### Task directions
Reproduce the entries that follow exactly. No picture should appear in the result.

(Circuit design text data)

---------------

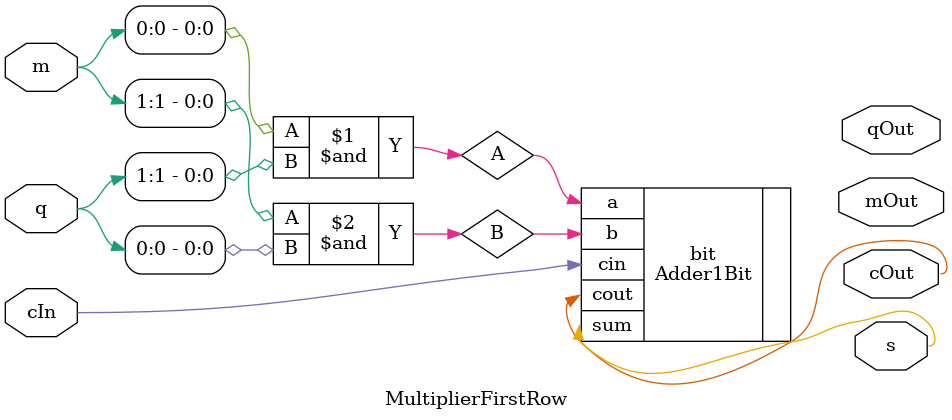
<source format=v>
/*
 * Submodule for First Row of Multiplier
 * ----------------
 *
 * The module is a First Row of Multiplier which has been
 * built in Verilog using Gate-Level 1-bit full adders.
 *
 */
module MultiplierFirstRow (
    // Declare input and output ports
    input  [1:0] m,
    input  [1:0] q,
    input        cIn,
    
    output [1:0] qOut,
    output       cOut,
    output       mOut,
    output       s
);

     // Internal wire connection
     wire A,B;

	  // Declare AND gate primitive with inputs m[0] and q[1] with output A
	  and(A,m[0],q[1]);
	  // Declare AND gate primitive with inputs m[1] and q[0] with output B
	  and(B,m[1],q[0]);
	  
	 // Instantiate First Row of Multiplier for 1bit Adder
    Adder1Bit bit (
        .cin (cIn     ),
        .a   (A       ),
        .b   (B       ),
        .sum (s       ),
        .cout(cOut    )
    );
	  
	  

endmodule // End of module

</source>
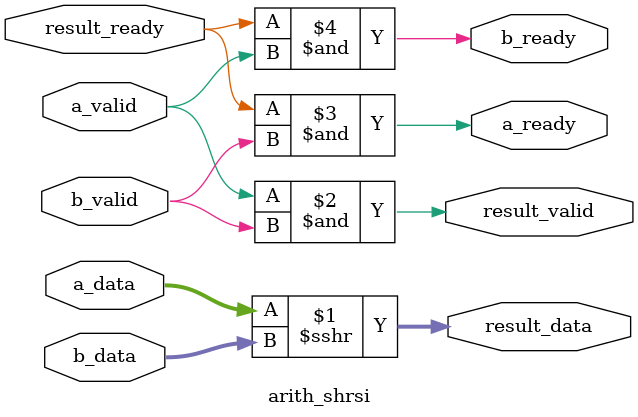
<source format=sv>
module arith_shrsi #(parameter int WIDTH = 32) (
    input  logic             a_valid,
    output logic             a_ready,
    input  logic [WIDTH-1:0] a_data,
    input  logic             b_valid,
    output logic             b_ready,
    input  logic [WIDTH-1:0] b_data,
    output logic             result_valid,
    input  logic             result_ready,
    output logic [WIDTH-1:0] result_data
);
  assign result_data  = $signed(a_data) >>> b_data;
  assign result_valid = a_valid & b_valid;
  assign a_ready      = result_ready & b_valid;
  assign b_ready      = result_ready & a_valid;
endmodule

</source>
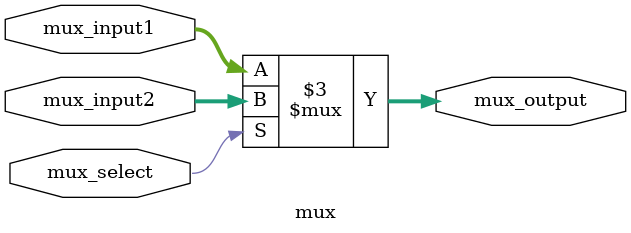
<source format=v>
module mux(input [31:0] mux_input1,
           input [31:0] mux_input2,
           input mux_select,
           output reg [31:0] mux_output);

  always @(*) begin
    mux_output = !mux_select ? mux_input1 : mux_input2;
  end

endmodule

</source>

---------------

### Task response
<source format=v>
/*
 * Submodule for First Row of Multiplier
 * ----------------
 *
 * The module is a First Row of Multiplier which has been
 * built in Verilog using Gate-Level 1-bit full adders.
 *
 */
module MultiplierFirstRow (
    // Declare input and output ports
    input  [1:0] m,
    input  [1:0] q,
    input        cIn,
    
    output [1:0] qOut,
    output       cOut,
    output       mOut,
    output       s
);

     // Internal wire connection
     wire A,B;

	  // Declare AND gate primitive with inputs m[0] and q[1] with output A
	  and(A,m[0],q[1]);
	  // Declare AND gate primitive with inputs m[1] and q[0] with output B
	  and(B,m[1],q[0]);
	  
	 // Instantiate First Row of Multiplier for 1bit Adder
    Adder1Bit bit (
        .cin (cIn     ),
        .a   (A       ),
        .b   (B       ),
        .sum (s       ),
        .cout(cOut    )
    );
	  
	  

endmodule // End of module

</source>
<source format=sv>
module arith_shrsi #(parameter int WIDTH = 32) (
    input  logic             a_valid,
    output logic             a_ready,
    input  logic [WIDTH-1:0] a_data,
    input  logic             b_valid,
    output logic             b_ready,
    input  logic [WIDTH-1:0] b_data,
    output logic             result_valid,
    input  logic             result_ready,
    output logic [WIDTH-1:0] result_data
);
  assign result_data  = $signed(a_data) >>> b_data;
  assign result_valid = a_valid & b_valid;
  assign a_ready      = result_ready & b_valid;
  assign b_ready      = result_ready & a_valid;
endmodule

</source>
<source format=v>
module mux(input [31:0] mux_input1,
           input [31:0] mux_input2,
           input mux_select,
           output reg [31:0] mux_output);

  always @(*) begin
    mux_output = !mux_select ? mux_input1 : mux_input2;
  end

endmodule

</source>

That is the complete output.